The cardiovascular community has come a long way over the past eight years with the development of appropriate use criteria (AUC). To understand why these criteria are important to our daily practice, we must remember why the concept was first developed.
More than a decade ago, usage statistics for diagnostic imaging were shown to have the fastest growth among all Medicare-covered services. At the same time, health plans in California were starting to review and question PCI and CABG cases based on the RAND appropriateness criteria developed during the 1990s. The American College of Cardiology (ACC) Medical Directors’ Institute, as well as leaders from its board of governors, saw this as both a challenge and an opportunity to look at over- and under-utilization of procedures.
The ACC provided guidance regarding appropriate use criteria (AUC) of cardiovascular procedures by creating an Appropriateness Criteria Working Group. The group published a document on a proposed method for evaluating the appropriateness of cardiovascular imaging followed by the first AUC document in 2005, the “American College of Cardiology Foundation [ACCF]/American Society of Nuclear Cardiology Appropriateness Criteria for SPECT Myocardial Perfusion Imaging.”

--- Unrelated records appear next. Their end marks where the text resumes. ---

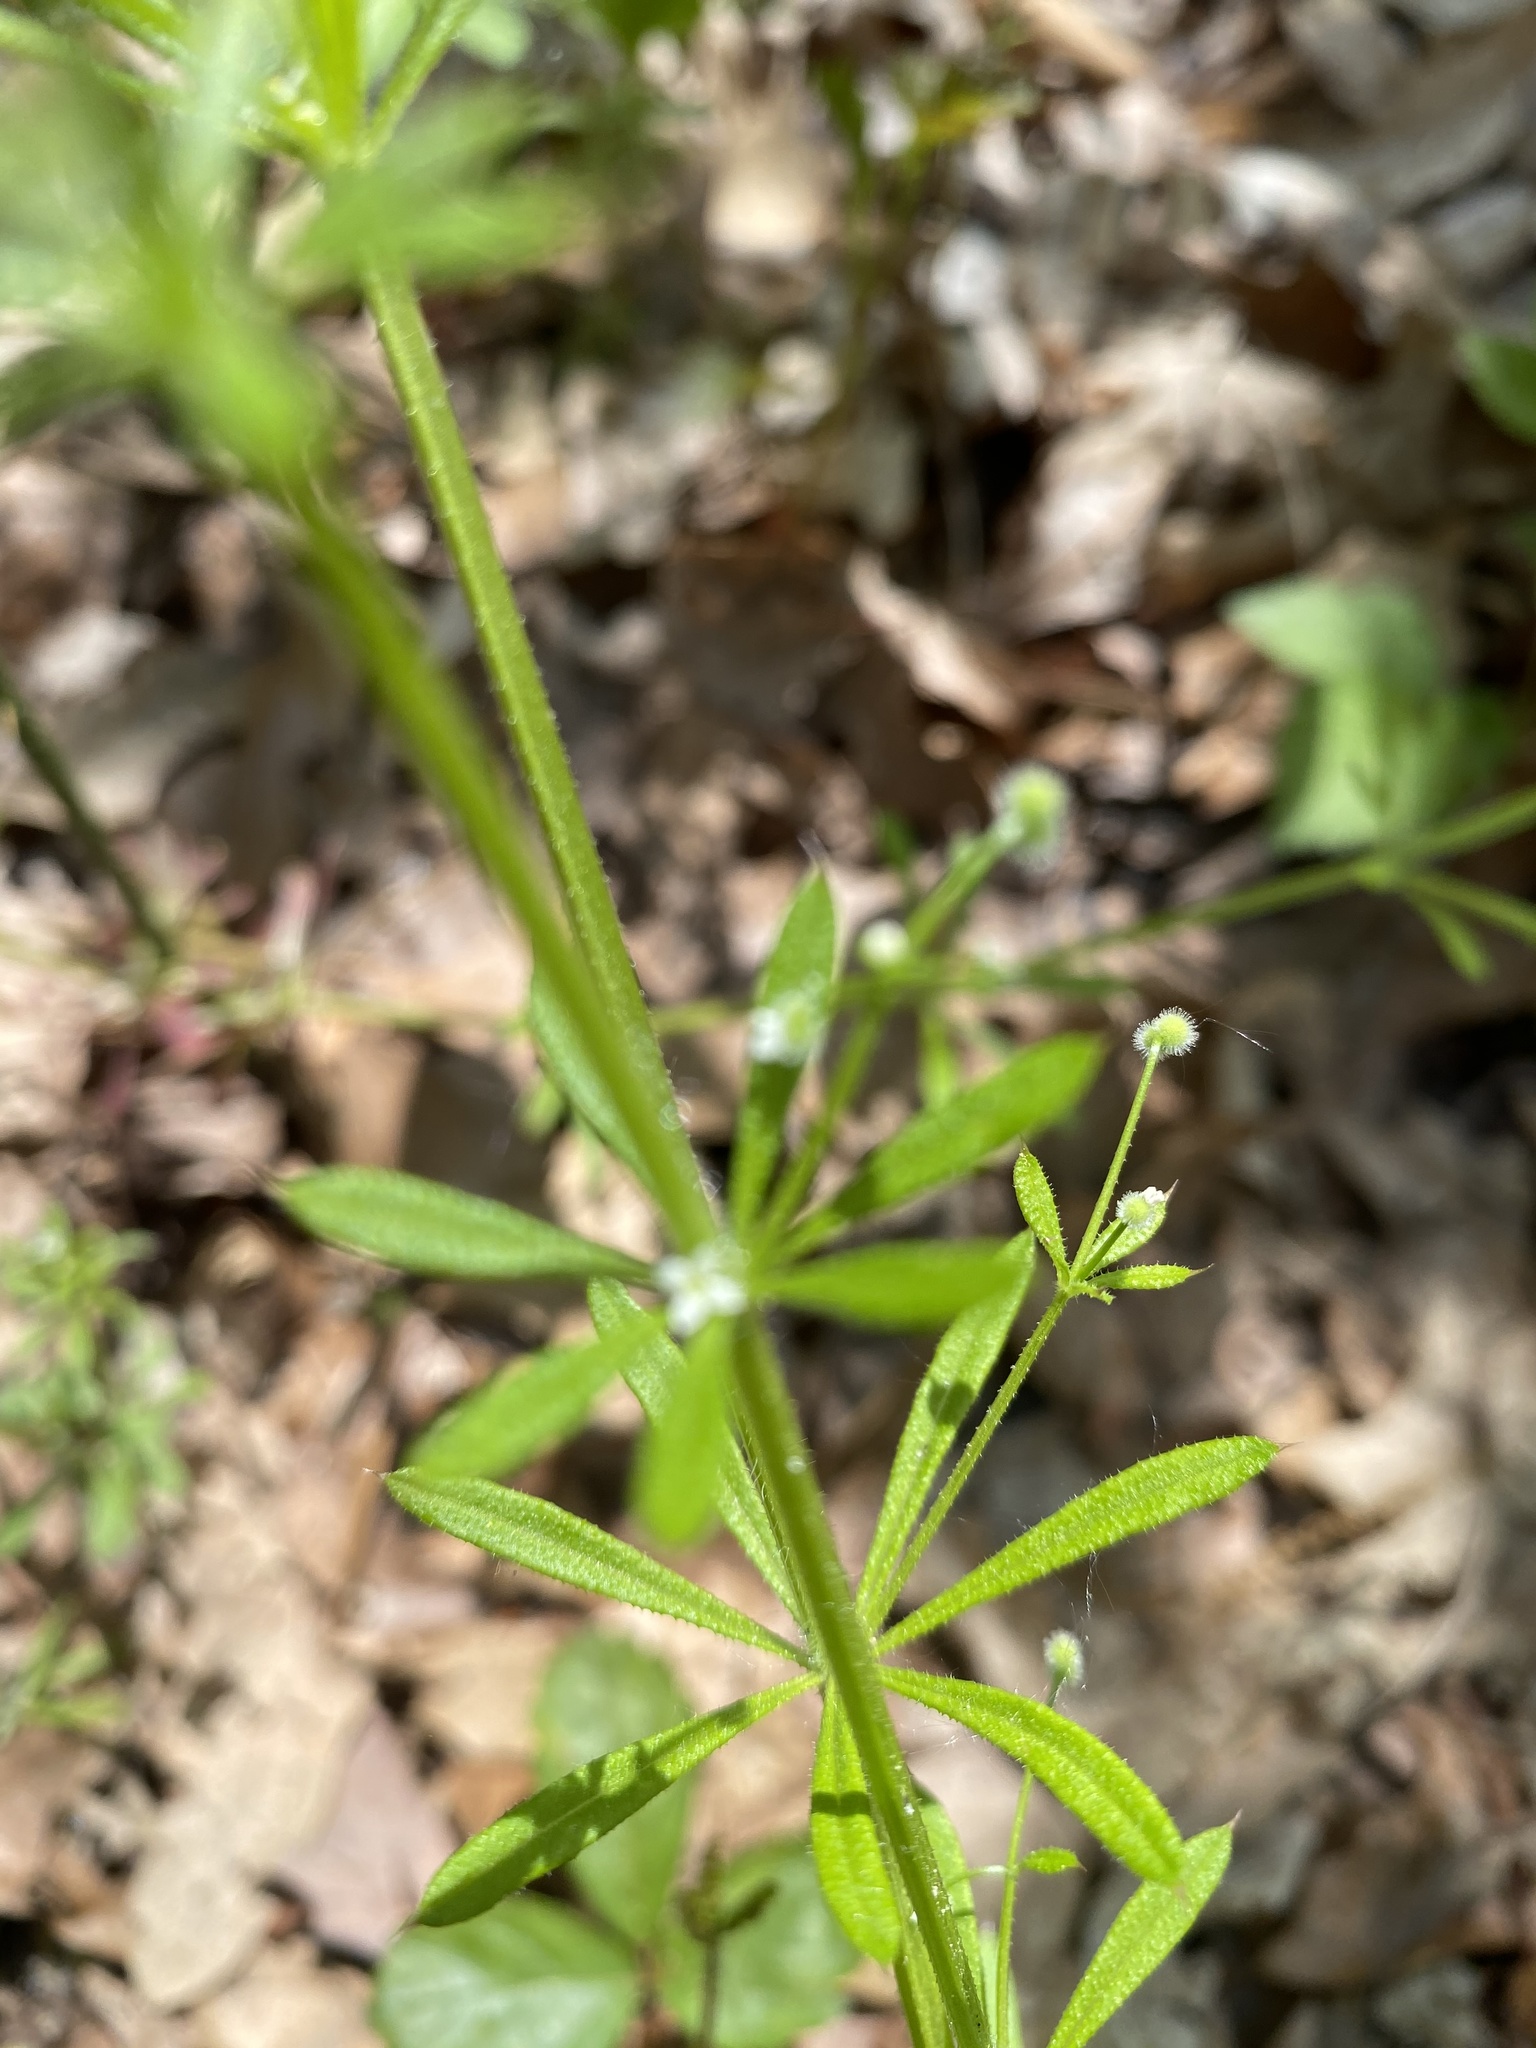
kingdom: Plantae
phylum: Tracheophyta
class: Magnoliopsida
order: Gentianales
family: Rubiaceae
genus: Galium
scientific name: Galium aparine
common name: Cleavers
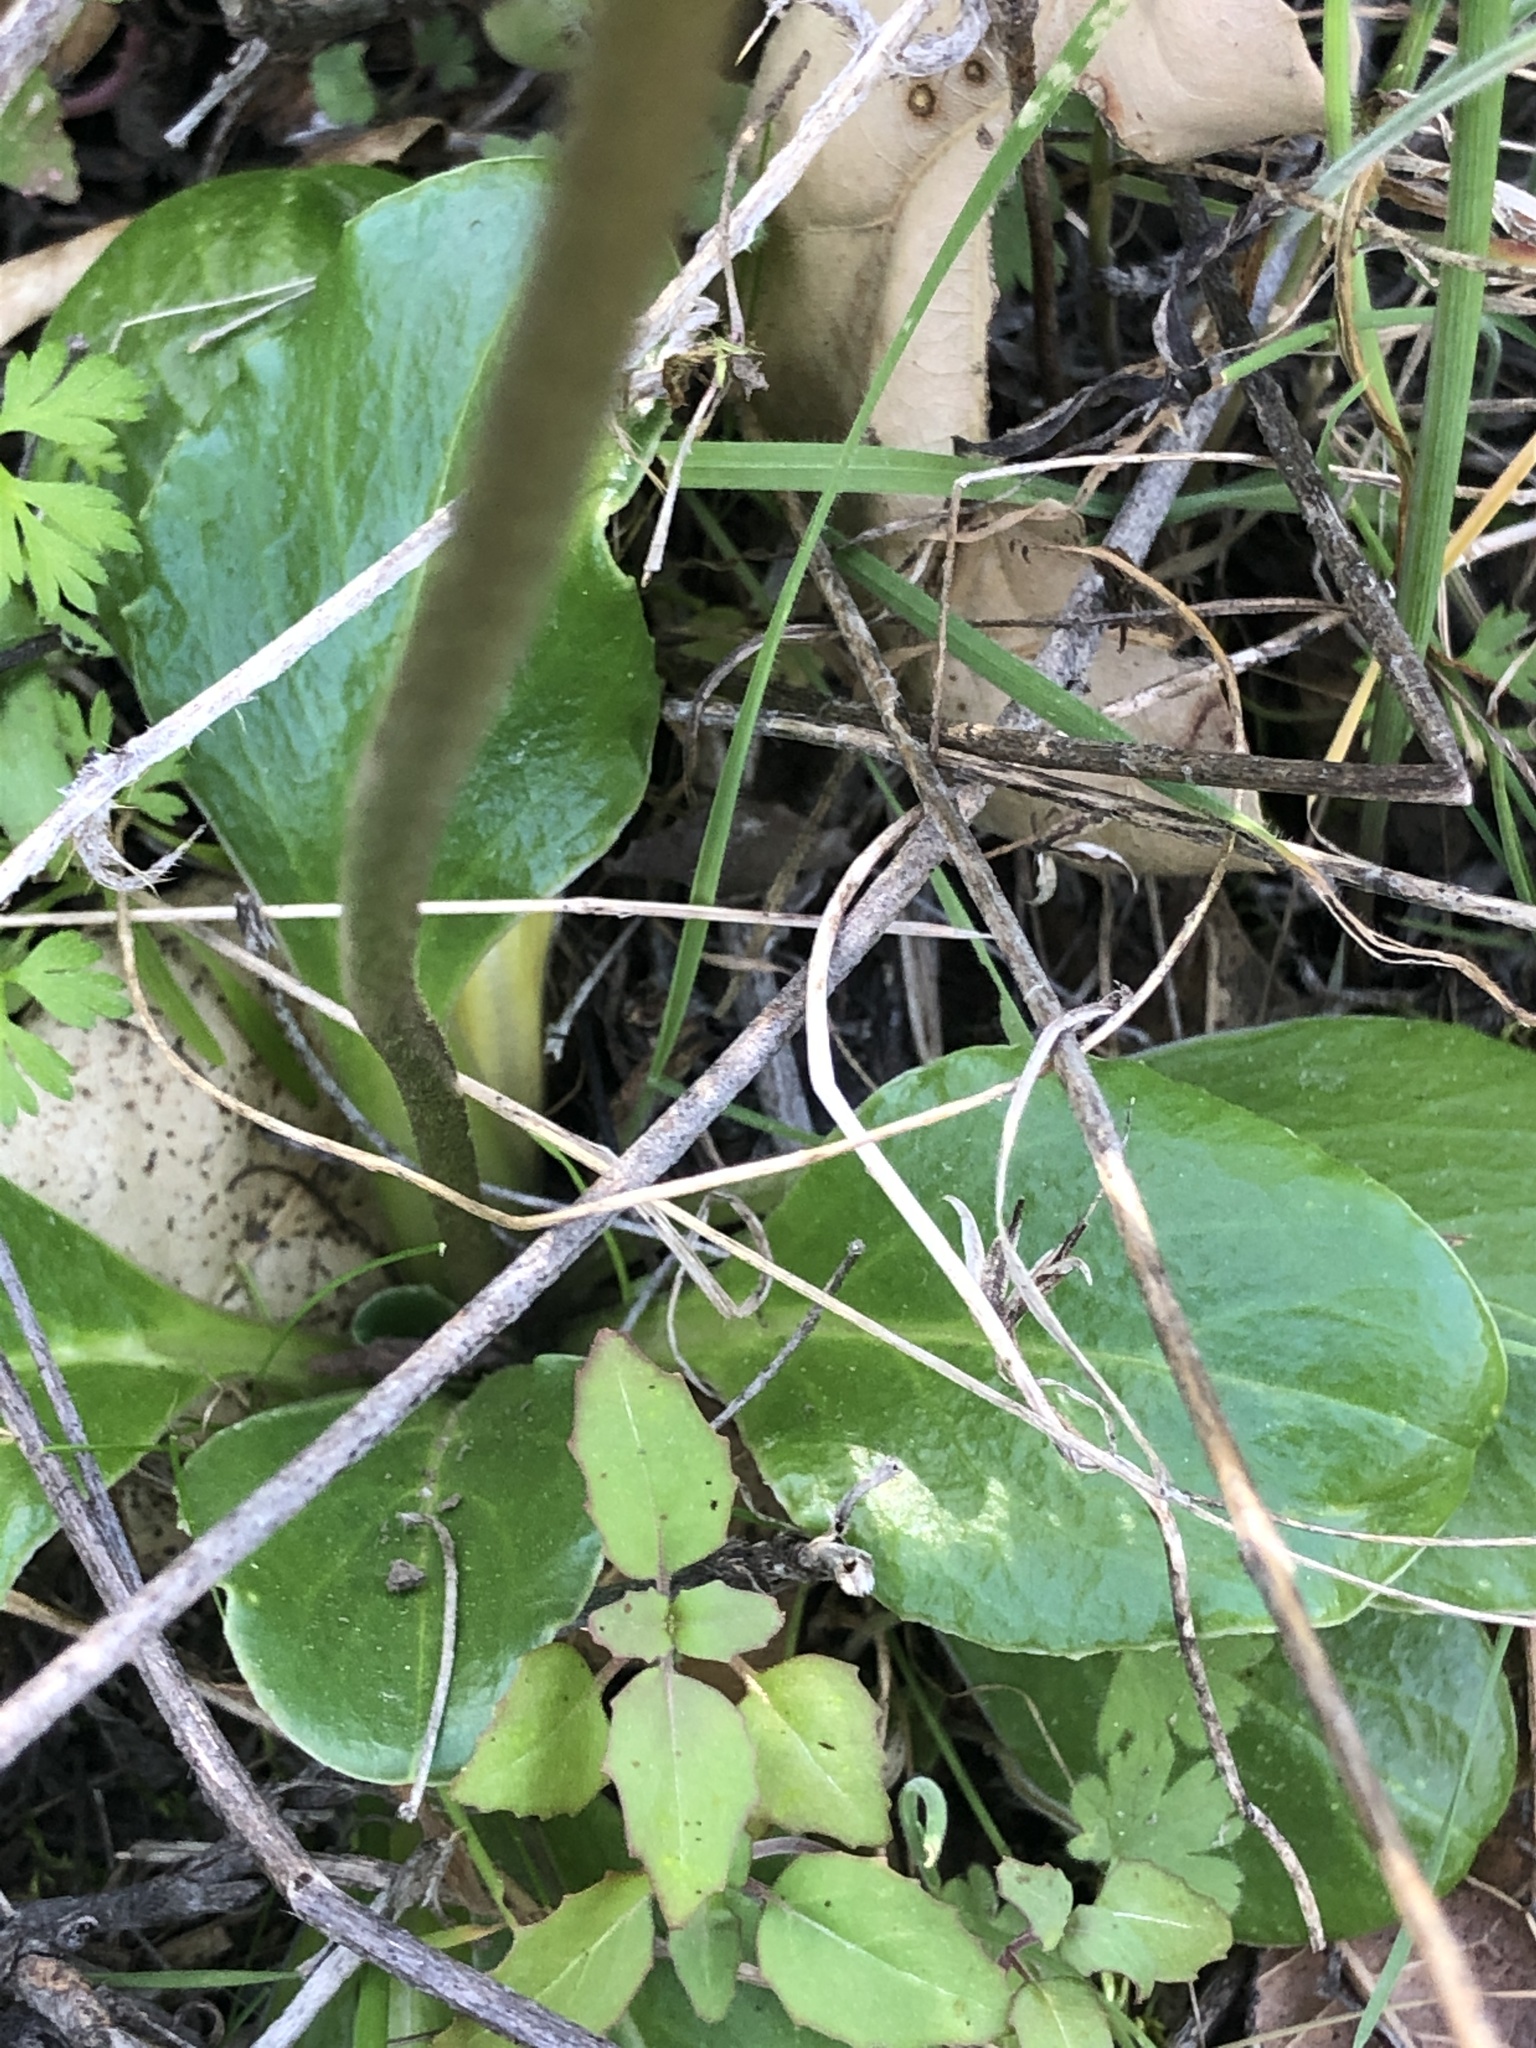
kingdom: Plantae
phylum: Tracheophyta
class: Magnoliopsida
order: Ericales
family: Primulaceae
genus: Dodecatheon
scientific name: Dodecatheon hendersonii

Upon completion, the ACC held a summit to gather feedback on the process and how it might be improved. This information was used to refine the process, including introducing an early review of proposed clinical scenarios, larger expert panels, more comprehensive lists of clinical scenarios and ongoing coordination with clinical guidelines and other ACC policy documents. To date, the ACC has developed AUC for echocardiography, cardiac CT, cardiac MR, cardiac radionuclide imaging, peripheral arterial and venous ultrasound, coronary revascularization and diagnostic catheterization. Currently under development are documents on implantable defibrillators and cardiac resynchronization, ultrasound use in pediatric patients and multimodality imaging use in heart failure, chest pain and stable ischemic heart disease.
AUC help to define “when to do” and “how often to do” a given procedure, taking into consideration the context of scientific evidence, a particular healthcare setting, a patient’s profile and a physician’s judgment. The criteria can help inform individual patient care decisions, but are best used to evaluate patterns of care by physicians over time. All the criteria are developed by panels of clinical experts from the ACCF and its partner organizations based on evidence and, when necessary, expert opinion. The panels assess the benefits and risks of a procedure for different indications or patient scenarios and then determine whether the indication is appropriate, uncertain or inappropriate.
It is important to note that AUC ratings often contain more detailed scenarios than the recommendations covered in practice guidelines and, thus, subtle differences are possible. The criteria also are based on current understandings of technical capabilities and potential patient benefits of the procedures examined. Future evidence development will require these ratings to be updated on a regular basis. In general, the documents have been updated every one to two years with all except the cardiac MR AUC having been revised at least once since their original publication.
I wrote in a 2004 President’s Page in the Journal of the American College of Cardiology that, “some may not see the importance of the College’s efforts to address appropriateness. Some might argue that explicit guideline performance indicators can be divisive and prefer we not enter this arena. However, if we do not lead in this effort, others may set criteria that may not be wise either for us as physicians or for our patients.” Eight years later, I believe the same scenario rings true. (Although looking at today’s use of radiology benefit management companies, I would change the last part of the sentence to “others WILL set criteria.”)
It is our duty as a profession to work together with policy makers, payers and other medical societies to ensure patients are receiving the most appropriate care, while also reducing unnecessary healthcare costs and limiting wide variations in care delivery. This is about “doing the right thing” and is best done by our own standards based on the latest science.
Dr. Wolk is past president of the American College of Cardiology.